[SOURCE DATA Boundary: Start]

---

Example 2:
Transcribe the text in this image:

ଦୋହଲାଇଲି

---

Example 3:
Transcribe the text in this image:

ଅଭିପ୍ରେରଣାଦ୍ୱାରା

[SOURCE DATA Boundary: End]

**WORK ITEM**
Using the data above, repeat every line exactly.

**WRITTEN ANSWER**
---

Example 2:
Transcribe the text in this image:

ଦୋହଲାଇଲି

---

Example 3:
Transcribe the text in this image:

ଅଭିପ୍ରେରଣାଦ୍ୱାରା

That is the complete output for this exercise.